» Task to carry out: Look for the string "dass" in the data below, and copy each line that holds it.

....

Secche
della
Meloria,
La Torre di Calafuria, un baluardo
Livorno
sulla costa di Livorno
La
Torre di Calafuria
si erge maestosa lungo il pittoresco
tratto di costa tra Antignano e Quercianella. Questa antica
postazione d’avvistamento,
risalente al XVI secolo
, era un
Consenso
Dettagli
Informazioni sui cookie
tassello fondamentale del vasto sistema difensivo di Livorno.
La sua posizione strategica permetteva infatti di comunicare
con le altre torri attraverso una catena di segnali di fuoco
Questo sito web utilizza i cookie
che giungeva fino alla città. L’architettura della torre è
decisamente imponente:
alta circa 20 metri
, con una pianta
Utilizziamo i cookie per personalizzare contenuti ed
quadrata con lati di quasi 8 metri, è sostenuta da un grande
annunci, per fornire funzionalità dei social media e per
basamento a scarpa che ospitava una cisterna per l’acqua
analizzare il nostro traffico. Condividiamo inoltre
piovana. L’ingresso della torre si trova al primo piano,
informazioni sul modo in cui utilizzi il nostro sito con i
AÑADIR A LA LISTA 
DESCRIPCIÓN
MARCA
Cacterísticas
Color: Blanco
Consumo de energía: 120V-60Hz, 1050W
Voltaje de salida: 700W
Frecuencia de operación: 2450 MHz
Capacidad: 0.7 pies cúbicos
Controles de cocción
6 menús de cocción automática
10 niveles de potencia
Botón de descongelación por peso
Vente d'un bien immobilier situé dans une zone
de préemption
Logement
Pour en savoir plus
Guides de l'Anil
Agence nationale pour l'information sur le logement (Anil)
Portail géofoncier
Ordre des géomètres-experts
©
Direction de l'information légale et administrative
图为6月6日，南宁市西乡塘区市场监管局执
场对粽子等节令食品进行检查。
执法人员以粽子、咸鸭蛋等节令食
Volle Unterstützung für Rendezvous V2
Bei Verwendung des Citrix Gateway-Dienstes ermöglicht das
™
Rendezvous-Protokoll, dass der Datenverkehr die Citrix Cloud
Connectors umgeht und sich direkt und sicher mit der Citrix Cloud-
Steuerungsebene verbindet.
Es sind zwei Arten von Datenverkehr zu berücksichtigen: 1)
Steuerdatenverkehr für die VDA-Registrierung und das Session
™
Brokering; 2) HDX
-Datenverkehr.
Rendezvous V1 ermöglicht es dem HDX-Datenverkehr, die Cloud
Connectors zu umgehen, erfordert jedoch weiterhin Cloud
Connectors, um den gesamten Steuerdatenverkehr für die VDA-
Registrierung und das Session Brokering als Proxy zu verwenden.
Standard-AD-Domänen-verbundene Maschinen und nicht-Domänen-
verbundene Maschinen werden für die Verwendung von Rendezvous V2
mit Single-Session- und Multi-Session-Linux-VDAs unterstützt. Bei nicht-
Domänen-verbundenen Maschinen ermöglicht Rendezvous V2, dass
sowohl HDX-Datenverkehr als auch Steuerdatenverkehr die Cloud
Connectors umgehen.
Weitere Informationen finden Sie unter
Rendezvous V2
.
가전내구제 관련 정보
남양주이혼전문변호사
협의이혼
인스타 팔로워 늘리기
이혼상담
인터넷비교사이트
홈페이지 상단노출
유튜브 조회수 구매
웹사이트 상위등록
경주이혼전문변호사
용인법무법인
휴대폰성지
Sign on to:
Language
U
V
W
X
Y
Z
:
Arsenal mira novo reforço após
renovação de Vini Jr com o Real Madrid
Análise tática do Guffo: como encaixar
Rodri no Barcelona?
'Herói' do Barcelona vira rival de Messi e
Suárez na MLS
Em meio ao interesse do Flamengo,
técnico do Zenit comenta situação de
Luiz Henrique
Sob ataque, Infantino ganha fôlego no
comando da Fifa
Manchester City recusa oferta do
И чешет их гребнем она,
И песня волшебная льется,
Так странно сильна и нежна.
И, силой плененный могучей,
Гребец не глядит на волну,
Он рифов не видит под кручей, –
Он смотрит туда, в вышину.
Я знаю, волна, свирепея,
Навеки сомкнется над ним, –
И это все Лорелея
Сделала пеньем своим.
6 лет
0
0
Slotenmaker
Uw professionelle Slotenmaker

....

» Response to the exercise:
Rendezvous-Protokoll, dass der Datenverkehr die Citrix Cloud
Domänen-verbundenen Maschinen ermöglicht Rendezvous V2, dass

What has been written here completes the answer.